Challenge A: List every index letter used in the displayed likelihood formula of the graph-learning passage.
Challenge B: Pick up the graph-learning passage after its last line and write the steps that follow "Start with a random graph."
Provided text start
Assume we have a set of $N$ observations $x_1,\dots,x_N\in \mathbb{R}^p$ of $p$ variables, collected in the $N\times p$ matrix $\mathbf{X}$.

Assume we know $\mathcal{G}$ and the conditional distributions. Then the likelihood of observing the data is:

$$\begin{aligned} P(\mathbf{X}\mid \mathcal{G}) &= \prod_{k=1}^N P(X_{k1},\dots,X_{kp}\mid \mathcal{G})\\ &= \prod_{i=1}^p \prod_{k=1}^N P\bigl(X_{ki} \mid {X_{kj} \mid j\in \mathrm{Pa}_i}\bigr) \end{aligned}$$

We can now use an iterative algorithm to optimize $\mathcal{G}$ and the conditional distributions:

• Start with a random graph $\mathcal{G}$.
Provided text end
Raw data start
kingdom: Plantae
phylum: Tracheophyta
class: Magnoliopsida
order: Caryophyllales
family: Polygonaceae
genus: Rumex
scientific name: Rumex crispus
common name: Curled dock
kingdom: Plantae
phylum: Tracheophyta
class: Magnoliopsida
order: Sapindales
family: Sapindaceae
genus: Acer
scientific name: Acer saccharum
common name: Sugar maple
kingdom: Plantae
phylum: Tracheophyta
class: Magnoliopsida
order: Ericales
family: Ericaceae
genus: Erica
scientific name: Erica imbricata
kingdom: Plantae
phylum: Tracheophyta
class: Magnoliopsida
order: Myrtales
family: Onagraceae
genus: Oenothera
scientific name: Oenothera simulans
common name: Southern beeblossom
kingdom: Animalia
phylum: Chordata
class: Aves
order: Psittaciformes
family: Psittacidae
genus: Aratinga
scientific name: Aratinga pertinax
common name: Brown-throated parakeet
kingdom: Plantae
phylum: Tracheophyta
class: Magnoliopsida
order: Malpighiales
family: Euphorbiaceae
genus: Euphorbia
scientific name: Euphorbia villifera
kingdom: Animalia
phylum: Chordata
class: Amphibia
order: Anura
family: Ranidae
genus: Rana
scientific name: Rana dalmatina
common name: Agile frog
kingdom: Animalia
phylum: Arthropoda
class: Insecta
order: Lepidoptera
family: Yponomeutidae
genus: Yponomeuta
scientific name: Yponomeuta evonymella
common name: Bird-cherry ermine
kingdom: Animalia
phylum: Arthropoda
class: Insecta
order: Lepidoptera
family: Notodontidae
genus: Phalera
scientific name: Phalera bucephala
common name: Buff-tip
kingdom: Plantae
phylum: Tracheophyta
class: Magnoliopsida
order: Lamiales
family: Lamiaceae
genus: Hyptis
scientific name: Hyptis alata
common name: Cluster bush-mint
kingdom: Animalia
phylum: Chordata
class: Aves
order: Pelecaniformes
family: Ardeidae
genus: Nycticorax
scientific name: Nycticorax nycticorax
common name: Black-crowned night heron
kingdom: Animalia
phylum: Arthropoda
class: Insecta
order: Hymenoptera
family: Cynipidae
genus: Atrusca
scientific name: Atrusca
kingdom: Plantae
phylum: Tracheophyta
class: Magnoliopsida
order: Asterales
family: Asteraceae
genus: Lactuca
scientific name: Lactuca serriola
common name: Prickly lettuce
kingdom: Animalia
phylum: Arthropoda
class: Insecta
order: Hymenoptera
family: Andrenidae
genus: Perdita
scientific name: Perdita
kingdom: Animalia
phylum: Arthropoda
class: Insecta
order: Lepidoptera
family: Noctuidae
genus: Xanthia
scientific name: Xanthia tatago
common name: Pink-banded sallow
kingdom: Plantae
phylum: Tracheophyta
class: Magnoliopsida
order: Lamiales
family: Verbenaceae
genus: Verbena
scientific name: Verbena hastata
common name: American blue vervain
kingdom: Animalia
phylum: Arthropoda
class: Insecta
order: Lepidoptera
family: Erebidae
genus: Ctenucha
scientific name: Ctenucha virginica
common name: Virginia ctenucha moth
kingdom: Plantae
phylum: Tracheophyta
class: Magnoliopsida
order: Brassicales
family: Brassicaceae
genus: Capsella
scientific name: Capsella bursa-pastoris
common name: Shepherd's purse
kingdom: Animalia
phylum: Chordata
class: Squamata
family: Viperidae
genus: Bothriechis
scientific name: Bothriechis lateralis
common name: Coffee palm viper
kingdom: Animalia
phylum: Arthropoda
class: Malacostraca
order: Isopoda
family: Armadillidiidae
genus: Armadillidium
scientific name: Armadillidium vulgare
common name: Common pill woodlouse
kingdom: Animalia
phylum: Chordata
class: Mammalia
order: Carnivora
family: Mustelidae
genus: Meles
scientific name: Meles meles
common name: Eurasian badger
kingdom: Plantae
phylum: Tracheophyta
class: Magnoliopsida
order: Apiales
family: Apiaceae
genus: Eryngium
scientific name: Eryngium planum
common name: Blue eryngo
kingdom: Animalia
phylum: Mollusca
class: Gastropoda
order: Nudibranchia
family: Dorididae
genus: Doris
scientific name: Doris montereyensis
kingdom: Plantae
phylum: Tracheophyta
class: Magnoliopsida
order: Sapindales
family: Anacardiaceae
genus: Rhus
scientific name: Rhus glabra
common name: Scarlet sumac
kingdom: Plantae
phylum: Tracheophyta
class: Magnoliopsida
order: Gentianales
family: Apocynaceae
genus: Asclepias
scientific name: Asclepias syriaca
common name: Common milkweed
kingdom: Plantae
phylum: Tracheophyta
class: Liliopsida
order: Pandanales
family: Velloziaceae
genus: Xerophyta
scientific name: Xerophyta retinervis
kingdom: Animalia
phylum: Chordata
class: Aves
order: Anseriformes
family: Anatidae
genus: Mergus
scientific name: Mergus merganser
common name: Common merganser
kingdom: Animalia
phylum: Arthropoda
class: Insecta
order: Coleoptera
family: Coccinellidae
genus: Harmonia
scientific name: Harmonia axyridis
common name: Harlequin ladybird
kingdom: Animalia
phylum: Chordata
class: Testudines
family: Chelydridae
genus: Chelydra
Raw data end
Exercise answer A: k, i, j

Exercise answer B:
• Given $\mathcal{G}$, the likelihood decomposes in a product of independent likelihoods, one for each gene, and the conditional distributions can be optimized by standard regression analysis.
• In the next iterations, randomly add, delete, or reverse edges in $\mathcal{G}$, as long as the likelihood improves.

A more formal approach to optimizing $\mathcal{G}$ uses Bayes’ theorem: $$\begin{aligned} P(\mathcal{G}\mid \mathbf{X}) = \frac{P(\mathbf{X}\mid \mathcal{G}) P(\mathcal{G})}{P(\mathbf{X})} \end{aligned}$$

• $P(\mathcal{G})$ represents the prior distribution: even without seeing any data, not all graphs need to be equally likely a priori.
• $P(\mathbf{X})$ represents the marginal distribution: $P(\mathbf{X}) = \sum_{\mathcal{G}’} P(\mathbf{X}\mid \mathcal{G}’) P(\mathcal{G}’)$. It is independent of $\mathcal{G}$ and can be ignored.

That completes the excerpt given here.